TG: When was the last time you felt burned out and why? 

MD: Two weeks ago. I hadn’t been sick all winter. Of course, I got sick the week of book launch for my latest book: Heal Your Drained Brain. You can’t call in sick to a taping of The Dr. Oz Show that’s based on your book. It was raining slash snowing in New York. Every morning, I would wake up in my hotel room. I’d use a little gratitude. I am so lucky to be here. I’d pop a few Advil, a few Halls, and do what I had to do. I had never been so happy to get home to sunny LA.

TG: When was the last time you felt you failed and how did you overcome it? 

MD: My first book Diet Rehab was a failure – at least in the business sense of the word. In retrospect, I have come to see it in a different way. At the time, I was co-hosting TLC Freaky Eaters. Our third season was scheduled to premiere at the same time of my first book’s launch. I was so proud of this book. Writing self-help books had been something I had always dreamed of doing. It seemed all my dreams were about to come true in a very big way. There were so many publishers who wanted the book that the contract negotiations went into a 3-day bidding war. When it came time to write the book, I worked hard. I was so proud of it. TLC had planned to cross-promote the launch of the book. Here I was. This naïve, first-time author. It felt like it all happened so quickly.

Then, it all came down crumbling down like a house of cards. I remember exactly where I was when I got the call. TLC had decided to pull the plug on our third season. Without the third season of the show, all of the things I had promised to the publisher weren’t going to happen. I felt sick. Diet Rehab came out and was a financial failure. My publisher, who had been communicating with me daily, stopped returning my calls and emails. They withdrew all their marketing efforts from the book. I don’t blame them. That’s what you do when a book fails, and I had failed to hold up my end of the bargain.

Here’s how I overcame it in 3 steps.

Step 1: Mourn it. I felt sad. I felt disappointed. My literary agent, not one to mince words, told me: “with the dismal performance of your first book’s sales, it will be extremely difficult for me to get any publisher to take a chance on your ever again…but I’ll try.”

Step 2: Reframe what “success” means. Is the definition of “success” tied to a dollar amount or the number of copies sold? Or, does “success” mean you grow, learn, and do something that is purpose-driven? If the former, I was a failure. If the latter, I was a success. I learned so much along the way and honed my skills as a writer. So many editors and a co-writer were brought on board to help me with my first book. Now, I just need a quick, light edit for typos, and my books are good-to-go.

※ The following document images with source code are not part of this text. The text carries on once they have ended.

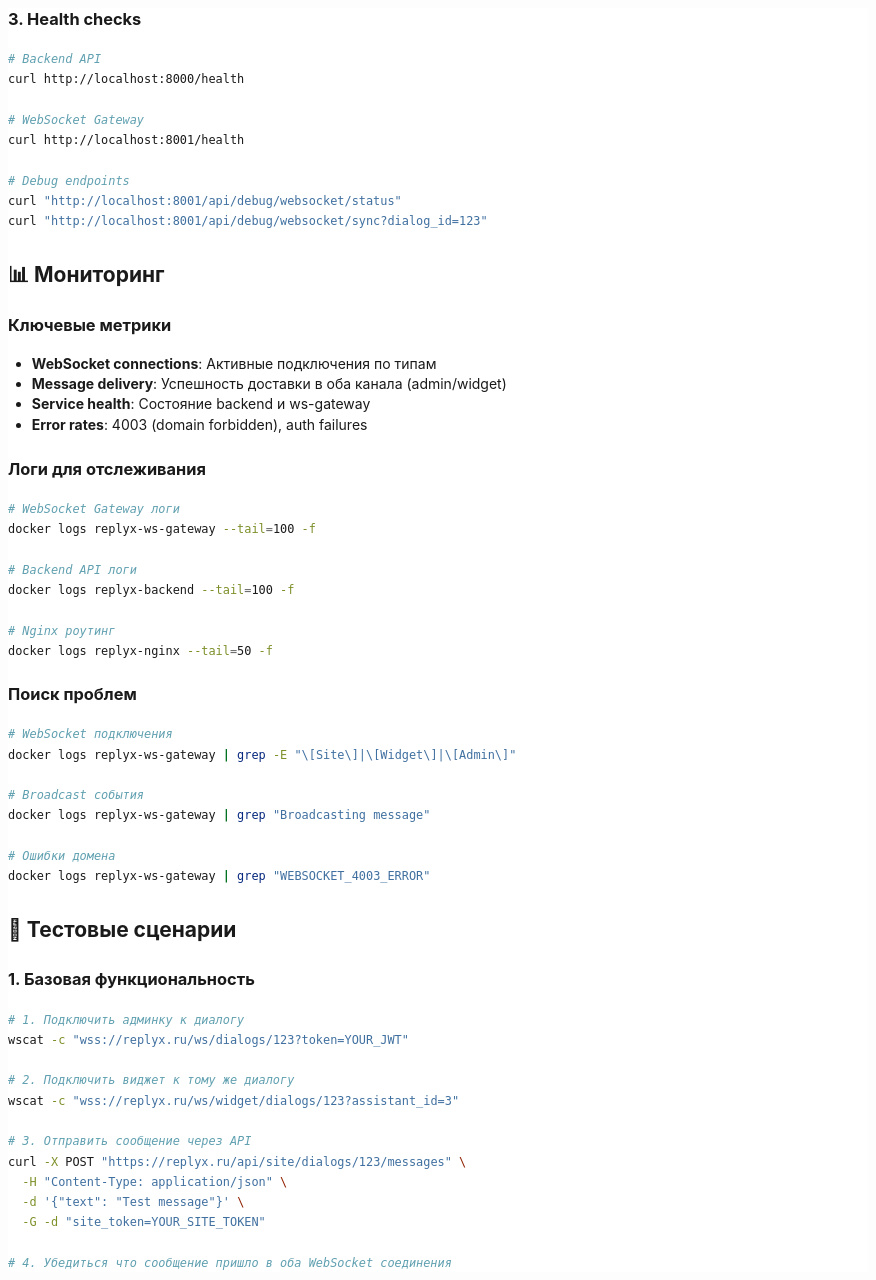 ### 3. Health checks
```bash
# Backend API
curl http://localhost:8000/health

# WebSocket Gateway
curl http://localhost:8001/health

# Debug endpoints
curl "http://localhost:8001/api/debug/websocket/status"
curl "http://localhost:8001/api/debug/websocket/sync?dialog_id=123"
```

## 📊 Мониторинг

### Ключевые метрики
- **WebSocket connections**: Активные подключения по типам
- **Message delivery**: Успешность доставки в оба канала (admin/widget)  
- **Service health**: Состояние backend и ws-gateway
- **Error rates**: 4003 (domain forbidden), auth failures

### Логи для отслеживания
```bash
# WebSocket Gateway логи
docker logs replyx-ws-gateway --tail=100 -f

# Backend API логи  
docker logs replyx-backend --tail=100 -f

# Nginx роутинг
docker logs replyx-nginx --tail=50 -f
```

### Поиск проблем
```bash
# WebSocket подключения
docker logs replyx-ws-gateway | grep -E "\[Site\]|\[Widget\]|\[Admin\]"

# Broadcast события
docker logs replyx-ws-gateway | grep "Broadcasting message"

# Ошибки домена
docker logs replyx-ws-gateway | grep "WEBSOCKET_4003_ERROR"
```

## 🧪 Тестовые сценарии

### 1. Базовая функциональность
```bash
# 1. Подключить админку к диалогу
wscat -c "wss://replyx.ru/ws/dialogs/123?token=YOUR_JWT"

# 2. Подключить виджет к тому же диалогу  
wscat -c "wss://replyx.ru/ws/widget/dialogs/123?assistant_id=3"

# 3. Отправить сообщение через API
curl -X POST "https://replyx.ru/api/site/dialogs/123/messages" \
  -H "Content-Type: application/json" \
  -d '{"text": "Test message"}' \
  -G -d "site_token=YOUR_SITE_TOKEN"

# 4. Убедиться что сообщение пришло в оба WebSocket соединения
```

Step 3: Lead with instincts, and don’t chase dollar signs. When you do so, sometimes the dollar signs end up coming to you as a bonus. When I was selling my first book, I met with 25 different publishers. Of those 25 publishers, there was 1 my gut was telling me: there’s something special here. That publisher was Hay House. They did make an offer on my first book but it was significantly lower than the offer I took. I ended up selling to the highest bidder. For my second book, my literary agent approached Hay House directly. I took an advance that was a fraction of my first advance. That didn’t matter to me. I was getting a second chance. That book, The Brain Fog Fix, ended up becoming a New York Times bestseller.

TG: Share a quote that you love and that gives you strength or peace. 

MD: “Hate cannot drive out hate; only love can do that.” As a psychotherapist, I witness the primitive response of most human beings. We react. We get angry. We look for someone to blame. And then I see the beauty of forgiveness. To be honest, there have been times in my office where I have helped people find forgiveness and have thought to myself, “Wow. I don’t know if I could have forgiven that person.” But I also do know that forgiveness is ultimately the answer. If you are the survivor of horrific abuse, you can’t carry around resentment and anger forever. As Maya Angelou said, “it’s one of the greatest gifts you can give yourself, to forgive.” I think we as a nation need to act like we’re in a session of therapy…and eventually realize that in the end, only love can drive out hate.